> [ESTRATTO DEL DOCUMENTO]
★ ★ ★ ★
Pezzi come Ballata per la mia piccola iena, Quello che non c'è, Male di miele, li sento molto miei anche perché li ho scritti pensando a persone che avevo conosciuto».

Sono passati sette anni dall'ultimo album degli Afterhours ("Folfiri o Folfox"). È una lunga pausa di meditazione che potrebbe annunciare uno scioglimento?

«Non ci stiamo sciogliendo. Però non abbiamo neanche progetti imminenti. È un duro lavoro tenere insieme i bisogni di tutti. Considero tuttora gli Afterhours il progetto più importante della mia vita. Facendo un disco da solo, ho voluto però in qualche modo ricominciare da zero. Cercavo un po' di leggerezza, di semplicità».

 


"Ama il prossimo tuo come te stesso". È per lei un'indicazione di vita?
«Sì, lo è. Ma fino a un certo punto. Non sono quello che sembro. Diciamo che non sono un grande fan di me stesso».


Cosa non ama di sé?
«Gli stessi difetti che vedo negli altri li vedo anche in me stesso: la non accettazione di propri limiti, della mediocrità. Quello che la gente scambia per ambizione in realtà è frutto del continuo bisogno di dimostrarmi migliore di quello che sono. Io non mi piaccio».


È per questo che cerca sempre nuove metamorfosi?

«La curiosità mi salva: oltre alla musica, faccio radio, televisione, teatro. Più che un eterno insoddisfatto, sono un onnivoro. E tutto questo mi aiuta a convertire l'inquietudine che mi assedia in qualcosa di positivo».

Essere David Bowie. Non è un'impresa che fa tremare i polsi?
«Lo è. Cantare David Bowie è difficilissimo perché lui era molto asciutto e al tempo stesso emozionante. Però adesso, dopo 66 repliche e la gratitudine del pubblico, mi calmo e cerco di riflettere su quello che mi sono portato a casa. Ho imparato tantissime cose, anche musicali».


Per esempio?
«Che posso finalmente avere il coraggio di lavorare sulla mia zona di comfort, che invece mi ero sempre negato. La tessitura e l'estensione vocale di Bowie sono molto simili alla mia, quindi diciamo che, cantando Bowie, sono finalmente riuscito ad essere me stesso senza dover forzare verso l'alto o verso il basso».


"Lazarus" è l'opera del crepuscolo, scritta quando Bowie era vicino alla fine della sua vita. Cosa ha significato per lei entrare in quella stanza animata da prodigi e congedi?

«Newton, il personaggio inventato da Bowie, ed io siamo in realtà molto simili. Ci sono temi che mi appartengono: l'invecchiamento, la perdita dell'amore, il bisogno di trovare un luogo in cui riconoscersi».

Lei l'ha trovato?
★ ★ ★ ★
> [VOCI DEL DATASET]

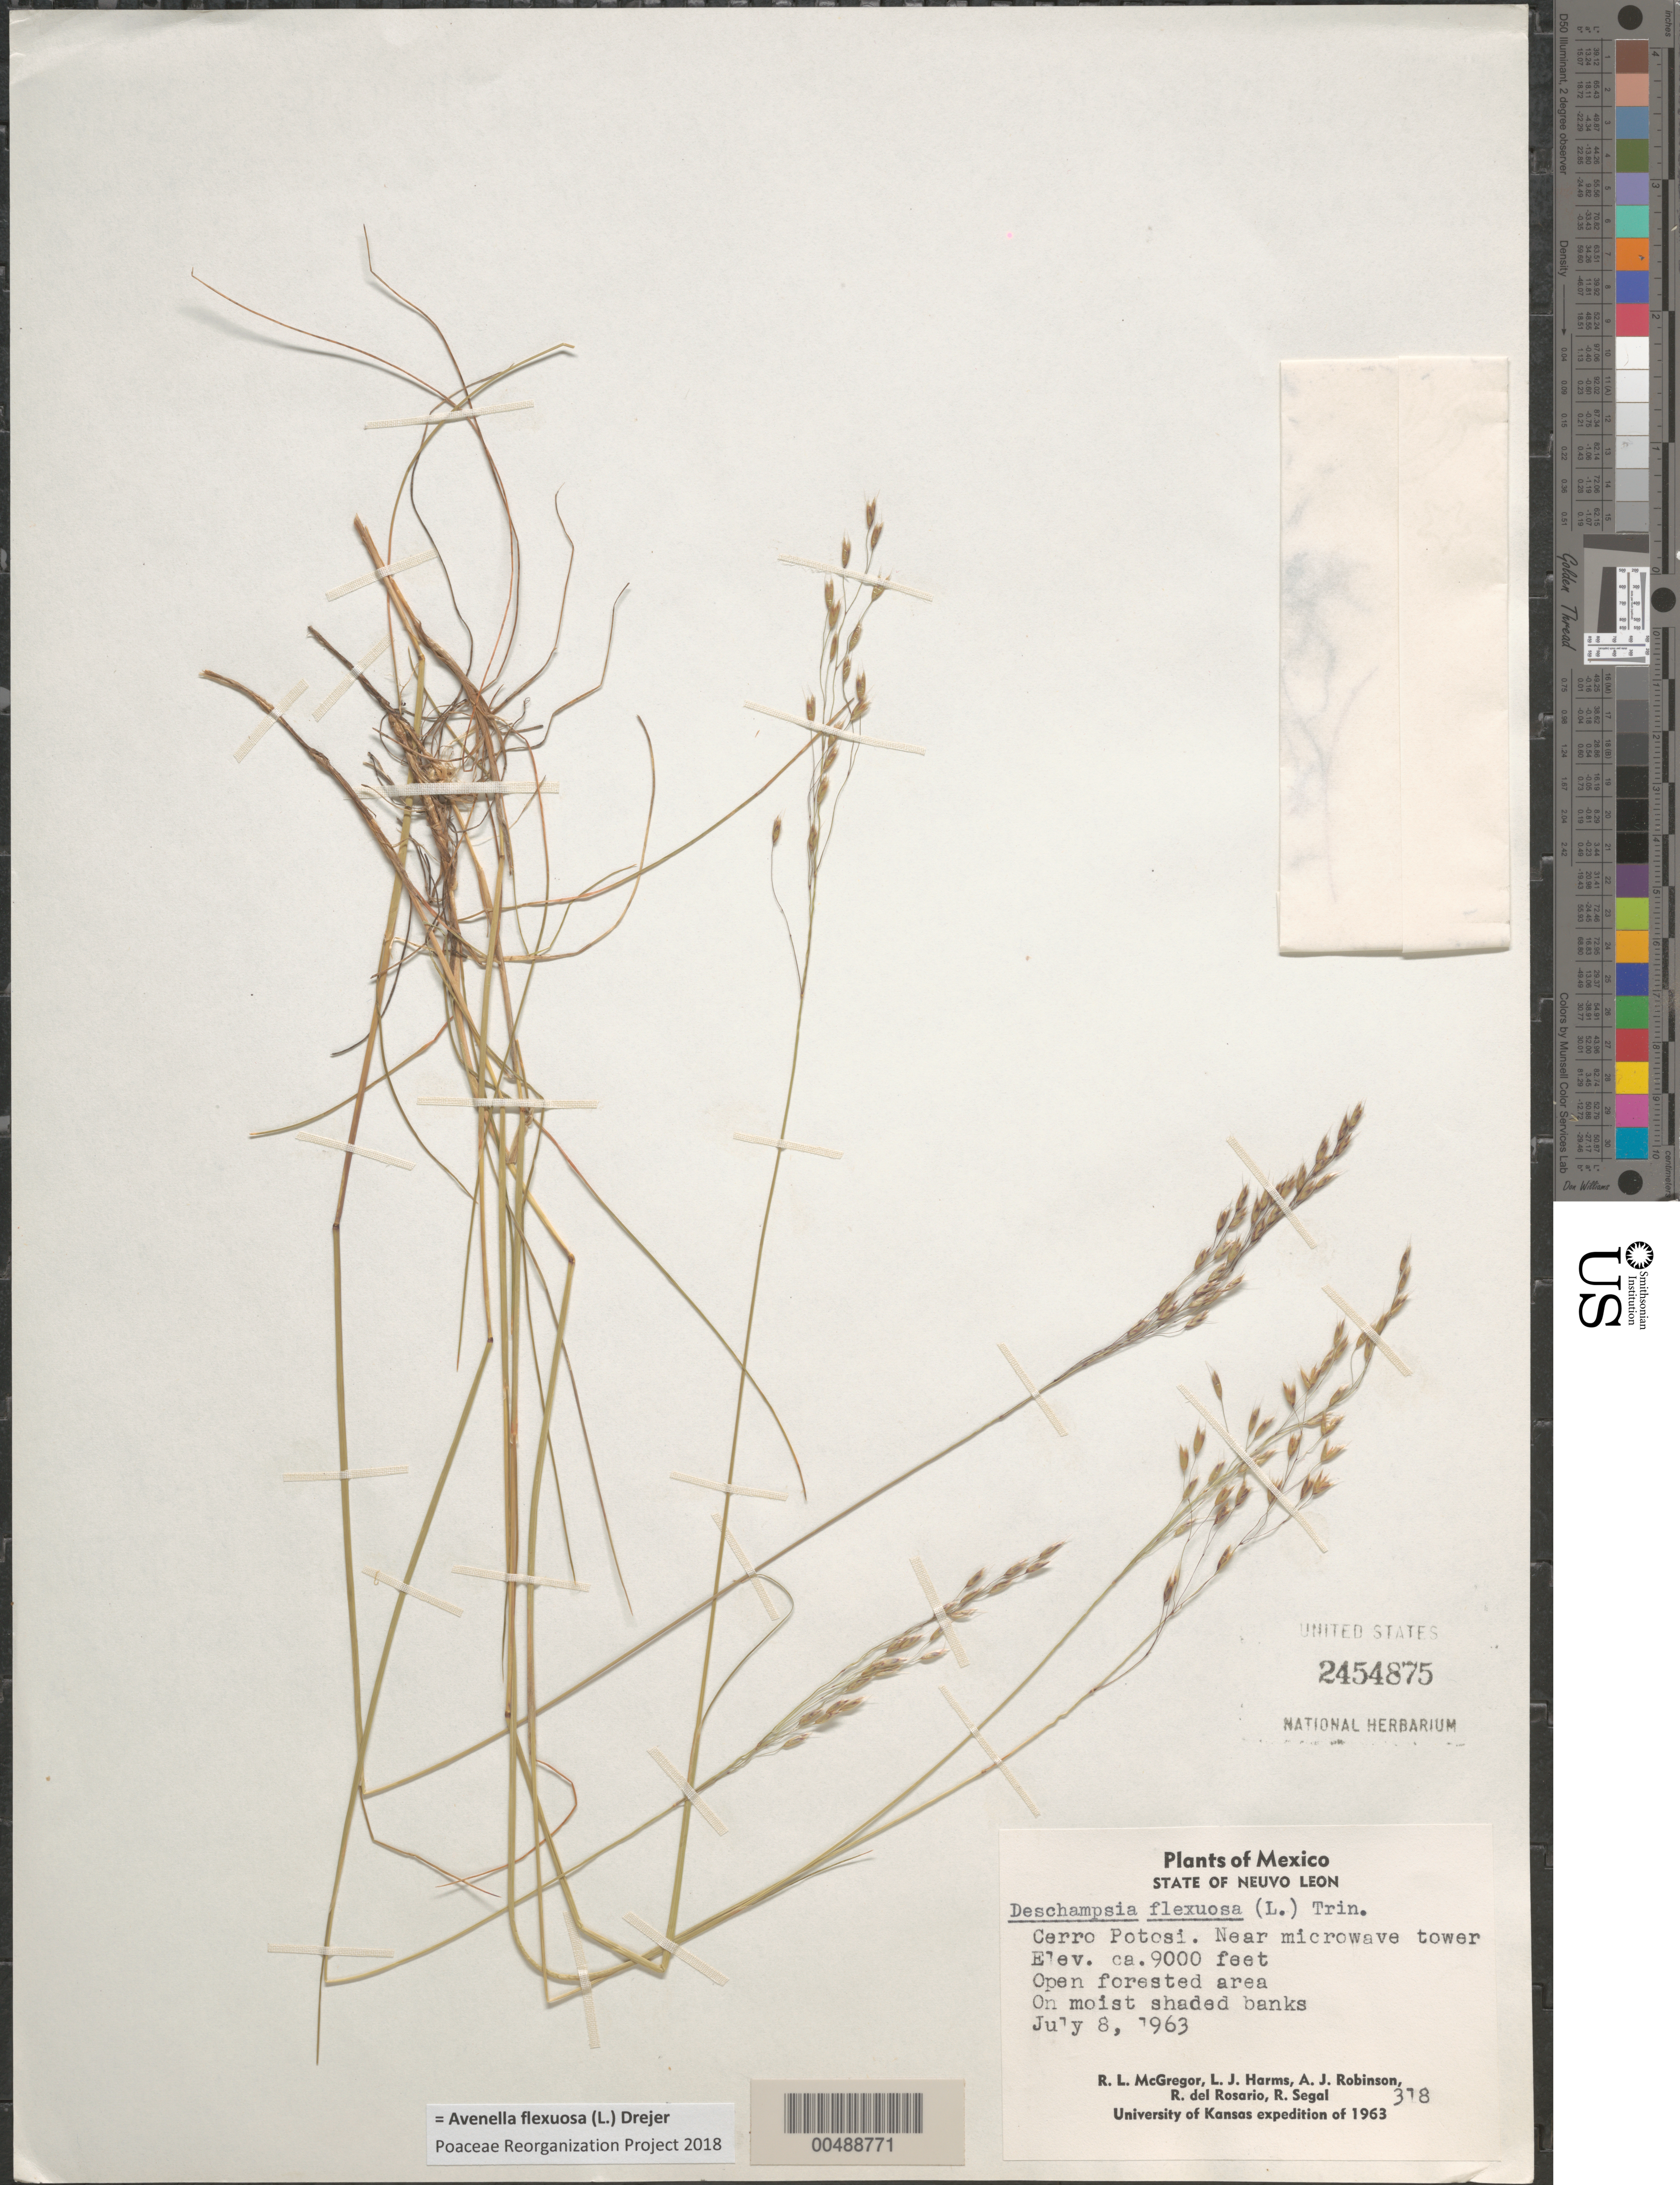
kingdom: Plantae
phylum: Tracheophyta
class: Liliopsida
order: Poales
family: Poaceae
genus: Avenella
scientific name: Avenella flexuosa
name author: (L.) Drejer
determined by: Poaceae Reorganization Project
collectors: R. McGregor, L. Harms & A. J. Robinson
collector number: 318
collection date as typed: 8 Jul 1963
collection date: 1963-07-08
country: Mexico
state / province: Nuevo León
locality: Cerro Potosi, near microwave tower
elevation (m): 2743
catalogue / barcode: US 2454875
★ ★ ★ ★
> [ESERCIZI DA SVOLGERE]
**1)** Secondo l'intervista, quanti anni sono passati dall'ultimo album degli Afterhours?
**2)** Trasforma in un elenco puntato il paragrafo dell'intervista che comincia con «Non ci stiamo sciogliendo», mantenendone le informazioni principali.
**3)** Elenca i temi che, nell'intervista, vengono indicati come comuni all'intervistato e al personaggio di Newton.

> [RISPOSTE AGLI ESERCIZI]
**1)** Sono passati sette anni.

**2)**
- Gli Afterhours non si stanno sciogliendo, ma non hanno progetti imminenti.
- Tenere insieme i bisogni di tutti è un duro lavoro.
- Gli Afterhours restano il progetto più importante della sua vita.
- Con il disco da solista ha voluto ricominciare da zero, cercando leggerezza e semplicità.

**3)**
- L'invecchiamento
- La perdita dell'amore
- Il bisogno di trovare un luogo in cui riconoscersi